By Gareth Evans
The US will send 31 powerful battle tanks to Ukraine, joining Germany in sending the vehicles to support the fight against Russia’s invasion.
The decision to deliver the M1 Abrams tanks was announced just hours after Germany said it would send 14 of its Leopard 2 tanks to the battlefield.
Berlin also cleared the way for other European countries to send German-made tanks from their own stocks.
Ukraine has lobbied Western allies to send the military equipment for months.
It hailed the twin announcements as a turning point that would allow its military to regain momentum and take back occupied territory almost a year after Moscow invaded. It also said the tanks could help deter a potential Russian offensive in the spring.
“An important step on the path to victory,” Ukraine’s President Volodymyr Zelensky said. “Today the free world is united as never before for a common goal – liberation of Ukraine.”
Russia, meanwhile, condemned the moves as a “blatant provocation” and said any supplied tanks would be destroyed. “These tanks burn like all the rest. They are just very expensive,” President Vladimir Putin’s spokesman said.
“Putin expected Europe and the United States to weaken our resolve,” President Joe Biden said while announcing the decision at the White House on Wednesday. “He was wrong from the beginning and he continues to be wrong.”
“We’re also giving Ukraine the parts and equipment necessary to effectively sustain these tanks in battle,” he said. “This is about helping Ukraine defend and protect Ukrainian land. It is not an offensive threat to Russia.”
A Ukrainian tank battalion typically consists of 31 tanks, which is why that number has been agreed upon, Mr Biden said.
The US decision, however, marks a reversal in their position as the Biden administration has insisted for some time that the heavy M1 Abrams tanks would be difficult to deliver, expensive to maintain and challenging for Ukrainian troops to operate.

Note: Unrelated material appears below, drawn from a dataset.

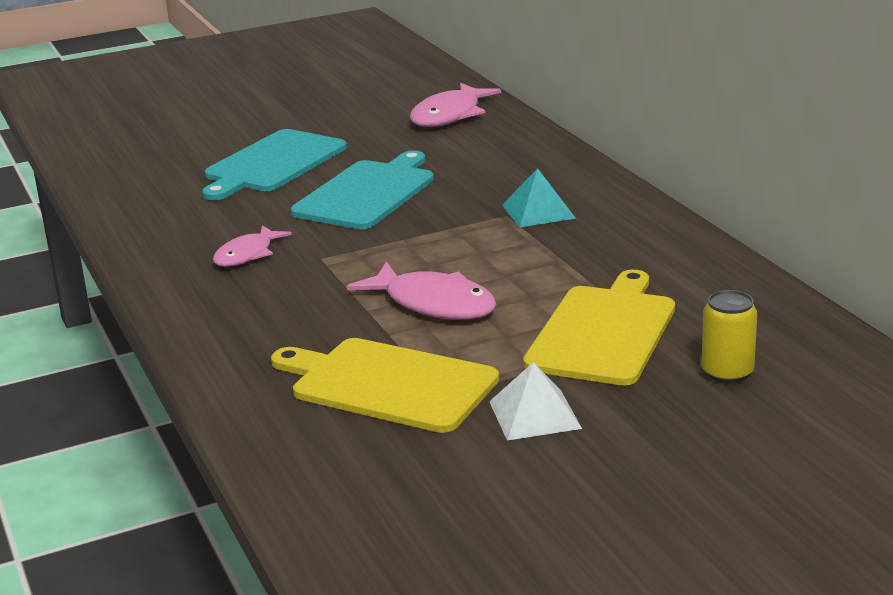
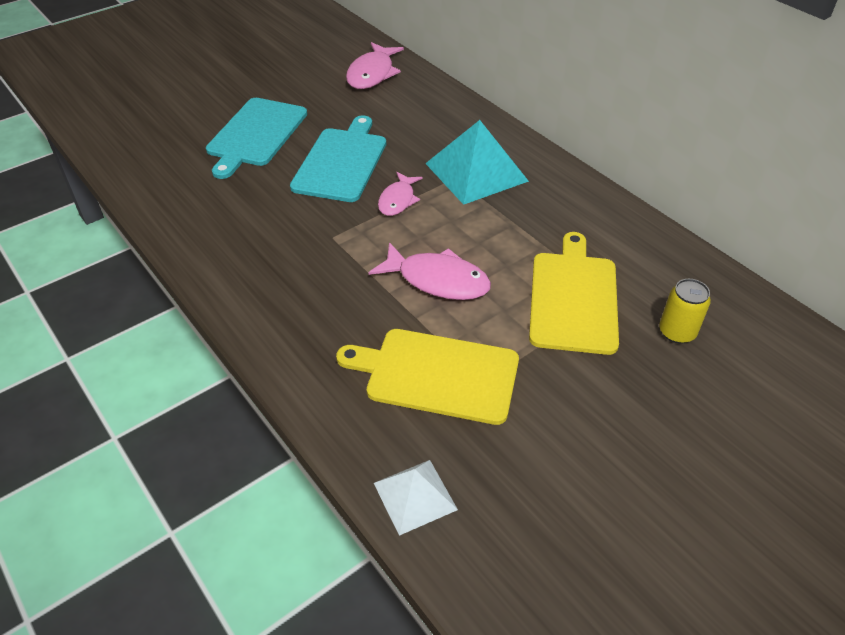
camera: 15 degrees left, 20 degrees up
pink fish [213,225,292,267] -> pink fish moved to [378,172,423,216]
white pyramid [489,362,582,441] -> white pyramid moved to [374,460,458,536]
turquoise pyramid [502,168,576,227] -> turquoise pyramid [425,120,529,205], size x1.75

The US-made military vehicle is one of the most modern battle tanks in the world and requires extensive training to operate. The $400m (£323m) American package also includes eight recovery vehicles that can tow the tanks if they become stuck.
However, because they will be purchased from private contractors rather than being sent from an existing stockpile, it is likely to be many months before the tanks arrive on the battlefield, according to experts.
However, the German-built Leopard 2 tanks will be taken from existing stock and should show up in two to three months. They are frequently regarded as one of the most potent battle tanks on the market.
After weeks of diplomatic back and forth, the decision was made to send the powerful weapons. Germany was under increasing pressure from other countries to send the tanks, and there are rumors that the US’s participation in the move was a requirement for Germany’s final decision.
On condition of anonymity, a senior US official said earlier on Wednesday that both sides took part in “good diplomatic conversations” that made the difference and contributed to the “extraordinary shift in Germany’s security policy.”
John Kirby, the national security spokesman, responded when asked if the US decision was intended to give Germany cover to send tanks: “I wouldn’t say “cover,” though. This choice demonstrates how allied we are with our allies.”
Without going into more detail, he attributed the shift in Washington’s position to both the actual situation and Russia’s strategy.
Mr Kirby also said the decision was based on the “kinds of fighting… that we believe the Ukrainians are going to need to be capable of in the weeks and months ahead”.
Ukrainian crews would soon be trained to use the Leopard tanks in Germany, officials in Berlin said. Mr Biden said troops would be trained to use the American-made tanks “as soon as possible” but added that delivering them would take time.
While the acquisition of tanks from the West will be considered a diplomatic coup for President Volodymyr Zelensky, he said on Tuesday that his country required at least 300 of them to defeat Russia.
Several European countries have Leopard 2 tanks in their stocks, and the German decision means some of these can also be sent to Ukraine. Germany hopes around 90 will ultimately be delivered to the battlefield.
Norway announced later on Wednesday that it would send Leopard 2 tanks to Ukraine, but did not specify how many it would deliver.